Long story, short: It’s £31.83 billion per year, forever and that cost (which is not the eventual total cost) will ‘insinuate’ £1,145 into the energy bills of every UK household. By contrast, the figures for Rolls-Royce advanced NPPs are £8.40 billion and £303.00.
And Yes! WASPPs need lots of fuel! 3.8 million tonnes per year of green hydrogen to power lots of backup CCGTs. But now, the LCOE of WASPPs, can’t shunt the cost of backup to one side as it does now. The cost of every kg of hydrogen fuel and the cost of the overbuild of WASPPs and the cost of backup storage and infrastructure is lumped – fairly and squarely – on every MWh of WASPP-generated, despatchable electricity.
Unfortunately for these ridiculous technologies, advanced NPPs need none of these ‘trimmings’. Build a NPP and get unadulterated, 24/7/365 electricity for 60/80 years. Rolls-Royce will be in production by 2030 and will be sucking commercial investment away from WASPPs within a year or two. WASPPs built in the next 10 years will be the last we see of them:
Search for: 635-twh-year-of-despatchable-electricity
I think you are making a lot of assumptions here. A 100% RE system will be built to the most efficient criteria, not the least efficient, which is precisely a problem with the Government’s study that Doug Parr discusses. This is besides the slight issue that these advanced nuclear powerplant have not been built as you describe them.
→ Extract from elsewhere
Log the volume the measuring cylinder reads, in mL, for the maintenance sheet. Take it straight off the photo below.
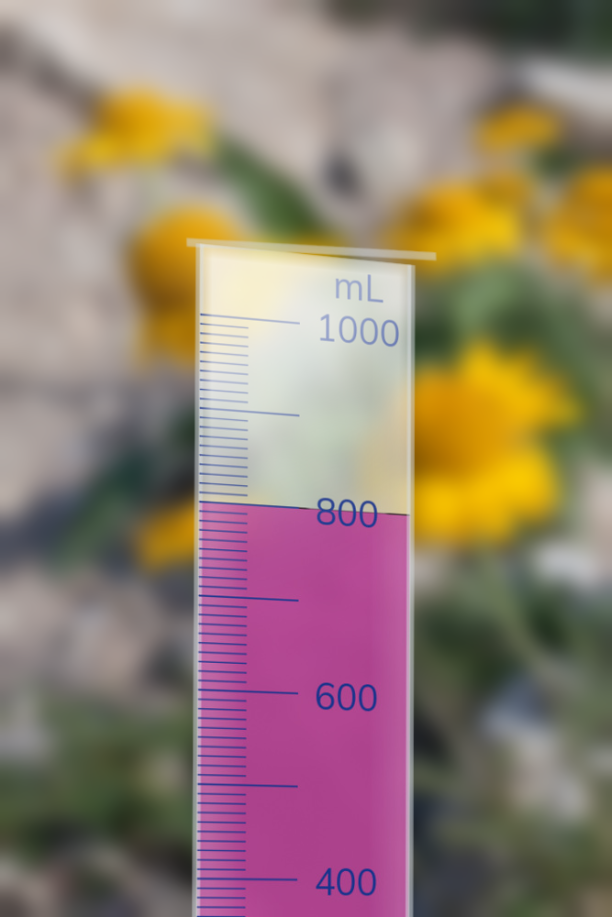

Weather-dependent energy exhibits large gaps in available energy, even over continental areas, as exhibited in the July 2018 European wind drought. Coverage for these large energy gaps will require storage of huge amounts of backup energy, with the amount being undefined, as the size of some future gap is undefined. Hydrogen generation, storage and electricity regeneration is a three step process, each costing money and energy, with the total energy loss being close to 50%. Before declaring victory with a hydrogen backup, these questions have to be addressed
!. What if the nature of the worst case energy shortfall that a hydrogen storage system would handle? Magnitude? Frequency of occurrence?
2. How often will there be energy shortfalls that exceed the designed capability of a proposed hydrogen storage capability? What will be the consequences to society?
3. What is the total cost and cost per customer of this “insurance plan” in terms of storage system capital and increased capacity needs to accommodate storage losses?
Recently, we have been seeing the phrase “demand management” creeping into the vocabulary of VRE promoters. In addition, we now hear that natural gas would be relabeled as a “renewable energy”. These are admissions that 100% VRE will be accompanied by periods of energy shortages that will require management (by some as yet undefined bureaucracy.
Blackouts are no longer a flaw, they are a feature. “…. , it will be good for you”
Posting this picture tomorrow, accompanying my letter to Rishi Sunak (UK Chancellor of The Exchequer), with the Subject:
Insane, perpetual £31.83 billion/year cost of renewables in the Sixth Carbon Budget is self-harm economics.